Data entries
+ + + + +

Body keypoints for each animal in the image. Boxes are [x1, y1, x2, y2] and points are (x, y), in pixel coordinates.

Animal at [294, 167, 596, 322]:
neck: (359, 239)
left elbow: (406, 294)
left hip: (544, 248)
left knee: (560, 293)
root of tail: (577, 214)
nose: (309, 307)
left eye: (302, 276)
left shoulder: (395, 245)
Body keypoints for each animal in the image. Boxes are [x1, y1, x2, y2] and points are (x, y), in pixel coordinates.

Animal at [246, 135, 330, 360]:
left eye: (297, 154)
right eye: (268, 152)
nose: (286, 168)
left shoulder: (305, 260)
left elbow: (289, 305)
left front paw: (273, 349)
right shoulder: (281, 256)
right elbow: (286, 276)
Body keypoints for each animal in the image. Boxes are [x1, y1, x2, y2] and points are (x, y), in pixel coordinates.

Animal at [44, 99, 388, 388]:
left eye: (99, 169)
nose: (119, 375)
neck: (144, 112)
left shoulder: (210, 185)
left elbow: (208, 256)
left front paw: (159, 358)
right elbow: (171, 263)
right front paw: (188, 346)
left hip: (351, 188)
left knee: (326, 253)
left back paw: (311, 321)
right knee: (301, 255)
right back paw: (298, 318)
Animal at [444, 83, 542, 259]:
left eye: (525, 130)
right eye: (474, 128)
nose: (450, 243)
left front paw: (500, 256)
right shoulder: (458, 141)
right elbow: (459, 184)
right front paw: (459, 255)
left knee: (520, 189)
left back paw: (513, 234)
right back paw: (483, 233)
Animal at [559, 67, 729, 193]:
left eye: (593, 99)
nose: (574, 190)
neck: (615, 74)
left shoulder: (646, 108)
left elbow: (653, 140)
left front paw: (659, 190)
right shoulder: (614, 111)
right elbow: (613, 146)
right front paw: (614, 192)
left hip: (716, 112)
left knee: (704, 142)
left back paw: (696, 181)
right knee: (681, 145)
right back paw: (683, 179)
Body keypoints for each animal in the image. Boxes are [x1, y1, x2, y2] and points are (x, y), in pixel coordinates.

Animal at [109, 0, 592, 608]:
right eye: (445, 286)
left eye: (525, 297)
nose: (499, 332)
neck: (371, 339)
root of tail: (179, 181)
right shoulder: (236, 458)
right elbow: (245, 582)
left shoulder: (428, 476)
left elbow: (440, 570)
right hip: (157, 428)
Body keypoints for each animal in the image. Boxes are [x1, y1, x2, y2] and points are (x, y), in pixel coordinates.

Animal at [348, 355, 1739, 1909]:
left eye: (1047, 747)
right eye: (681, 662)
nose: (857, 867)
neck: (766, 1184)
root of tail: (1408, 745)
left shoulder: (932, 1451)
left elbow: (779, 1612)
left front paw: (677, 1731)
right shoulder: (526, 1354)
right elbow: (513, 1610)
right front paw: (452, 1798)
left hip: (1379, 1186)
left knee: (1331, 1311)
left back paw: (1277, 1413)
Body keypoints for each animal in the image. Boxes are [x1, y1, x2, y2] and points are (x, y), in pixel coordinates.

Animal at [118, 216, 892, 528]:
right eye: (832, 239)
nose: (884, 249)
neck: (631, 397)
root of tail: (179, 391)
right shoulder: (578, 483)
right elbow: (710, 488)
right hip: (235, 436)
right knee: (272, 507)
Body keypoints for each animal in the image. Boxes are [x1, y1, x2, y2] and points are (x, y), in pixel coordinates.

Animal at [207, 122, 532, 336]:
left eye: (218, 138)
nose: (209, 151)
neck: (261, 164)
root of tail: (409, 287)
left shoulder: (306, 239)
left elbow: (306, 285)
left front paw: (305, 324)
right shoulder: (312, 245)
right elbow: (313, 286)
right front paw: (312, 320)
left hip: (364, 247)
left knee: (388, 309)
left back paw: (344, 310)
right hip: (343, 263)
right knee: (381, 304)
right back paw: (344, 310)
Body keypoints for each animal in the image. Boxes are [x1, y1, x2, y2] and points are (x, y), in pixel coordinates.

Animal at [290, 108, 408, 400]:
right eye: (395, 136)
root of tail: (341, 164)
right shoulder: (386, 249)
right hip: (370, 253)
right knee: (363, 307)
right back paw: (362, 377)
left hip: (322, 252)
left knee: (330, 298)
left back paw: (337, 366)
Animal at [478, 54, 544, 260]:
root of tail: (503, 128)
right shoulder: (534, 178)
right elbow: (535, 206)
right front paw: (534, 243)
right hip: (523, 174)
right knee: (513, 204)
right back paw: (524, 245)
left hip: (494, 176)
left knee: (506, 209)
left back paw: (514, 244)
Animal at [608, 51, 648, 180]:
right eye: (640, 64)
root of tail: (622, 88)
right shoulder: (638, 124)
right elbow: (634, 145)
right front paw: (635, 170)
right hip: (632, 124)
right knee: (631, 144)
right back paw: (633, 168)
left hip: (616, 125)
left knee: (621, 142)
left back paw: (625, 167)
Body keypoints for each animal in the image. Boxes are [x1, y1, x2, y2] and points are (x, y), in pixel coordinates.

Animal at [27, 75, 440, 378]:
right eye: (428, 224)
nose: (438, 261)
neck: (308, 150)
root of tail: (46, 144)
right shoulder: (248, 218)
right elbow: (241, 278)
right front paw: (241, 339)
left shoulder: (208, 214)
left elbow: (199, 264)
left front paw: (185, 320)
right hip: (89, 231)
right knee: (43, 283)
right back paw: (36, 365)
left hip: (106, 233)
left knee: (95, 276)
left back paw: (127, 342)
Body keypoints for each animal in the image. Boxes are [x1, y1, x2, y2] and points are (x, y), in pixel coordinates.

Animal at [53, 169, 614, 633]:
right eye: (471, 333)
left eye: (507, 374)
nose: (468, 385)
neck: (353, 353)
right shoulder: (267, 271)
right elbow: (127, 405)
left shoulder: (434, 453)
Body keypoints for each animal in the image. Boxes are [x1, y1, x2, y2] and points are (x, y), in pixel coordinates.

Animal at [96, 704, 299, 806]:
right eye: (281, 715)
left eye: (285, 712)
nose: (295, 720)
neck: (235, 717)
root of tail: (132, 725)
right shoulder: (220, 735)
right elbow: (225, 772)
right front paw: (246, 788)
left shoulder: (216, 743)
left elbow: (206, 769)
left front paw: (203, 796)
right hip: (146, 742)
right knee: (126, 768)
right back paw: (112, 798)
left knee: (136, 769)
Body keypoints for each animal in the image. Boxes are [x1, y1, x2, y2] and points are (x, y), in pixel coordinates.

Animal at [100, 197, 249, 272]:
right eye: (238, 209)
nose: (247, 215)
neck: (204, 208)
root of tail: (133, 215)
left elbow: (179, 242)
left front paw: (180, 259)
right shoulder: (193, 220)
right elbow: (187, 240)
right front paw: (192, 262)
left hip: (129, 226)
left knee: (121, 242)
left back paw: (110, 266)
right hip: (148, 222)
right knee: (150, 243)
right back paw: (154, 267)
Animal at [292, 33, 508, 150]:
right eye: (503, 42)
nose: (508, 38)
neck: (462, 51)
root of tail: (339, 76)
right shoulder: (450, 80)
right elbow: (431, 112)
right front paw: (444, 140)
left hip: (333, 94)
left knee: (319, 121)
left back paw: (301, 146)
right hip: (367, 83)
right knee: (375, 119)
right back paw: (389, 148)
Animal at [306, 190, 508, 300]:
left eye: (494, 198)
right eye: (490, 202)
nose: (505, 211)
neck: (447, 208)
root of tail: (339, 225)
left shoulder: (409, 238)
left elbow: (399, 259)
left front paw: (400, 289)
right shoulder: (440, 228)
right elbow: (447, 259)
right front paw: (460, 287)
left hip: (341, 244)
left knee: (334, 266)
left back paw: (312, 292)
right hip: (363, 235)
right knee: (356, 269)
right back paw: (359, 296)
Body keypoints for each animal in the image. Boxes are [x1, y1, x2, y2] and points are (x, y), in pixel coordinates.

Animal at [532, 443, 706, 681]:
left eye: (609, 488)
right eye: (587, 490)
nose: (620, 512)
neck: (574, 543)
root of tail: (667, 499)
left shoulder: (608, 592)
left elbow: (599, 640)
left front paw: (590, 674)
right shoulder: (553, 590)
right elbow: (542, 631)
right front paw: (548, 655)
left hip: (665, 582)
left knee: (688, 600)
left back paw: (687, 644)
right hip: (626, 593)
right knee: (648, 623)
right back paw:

+ + + + +

Here the output must be the lines above from the line with "right knee: (363, 307)" to the line with "neck: (353, 353)", both included, duplicated word for word and nothing else.

right knee: (363, 307)
right back paw: (362, 377)
left hip: (322, 252)
left knee: (330, 298)
left back paw: (337, 366)
Animal at [478, 54, 544, 260]:
root of tail: (503, 128)
right shoulder: (534, 178)
right elbow: (535, 206)
right front paw: (534, 243)
right hip: (523, 174)
right knee: (513, 204)
right back paw: (524, 245)
left hip: (494, 176)
left knee: (506, 209)
left back paw: (514, 244)
Animal at [608, 51, 648, 180]:
right eye: (640, 64)
root of tail: (622, 88)
right shoulder: (638, 124)
right elbow: (634, 145)
right front paw: (635, 170)
right hip: (632, 124)
right knee: (631, 144)
right back paw: (633, 168)
left hip: (616, 125)
left knee: (621, 142)
left back paw: (625, 167)
Body keypoints for each animal in the image. Boxes are [x1, y1, x2, y2] and points are (x, y), in pixel coordinates.

Animal at [27, 75, 440, 378]:
right eye: (428, 224)
nose: (438, 261)
neck: (308, 150)
root of tail: (46, 144)
right shoulder: (248, 218)
right elbow: (241, 278)
right front paw: (241, 339)
left shoulder: (208, 214)
left elbow: (199, 264)
left front paw: (185, 320)
right hip: (89, 231)
right knee: (43, 283)
right back paw: (36, 365)
left hip: (106, 233)
left knee: (95, 276)
left back paw: (127, 342)
Body keypoints for each animal in the image. Boxes are [x1, y1, x2, y2] and points are (x, y), in pixel coordinates.

Animal at [53, 169, 614, 633]:
right eye: (471, 333)
left eye: (507, 374)
nose: (468, 385)
neck: (353, 353)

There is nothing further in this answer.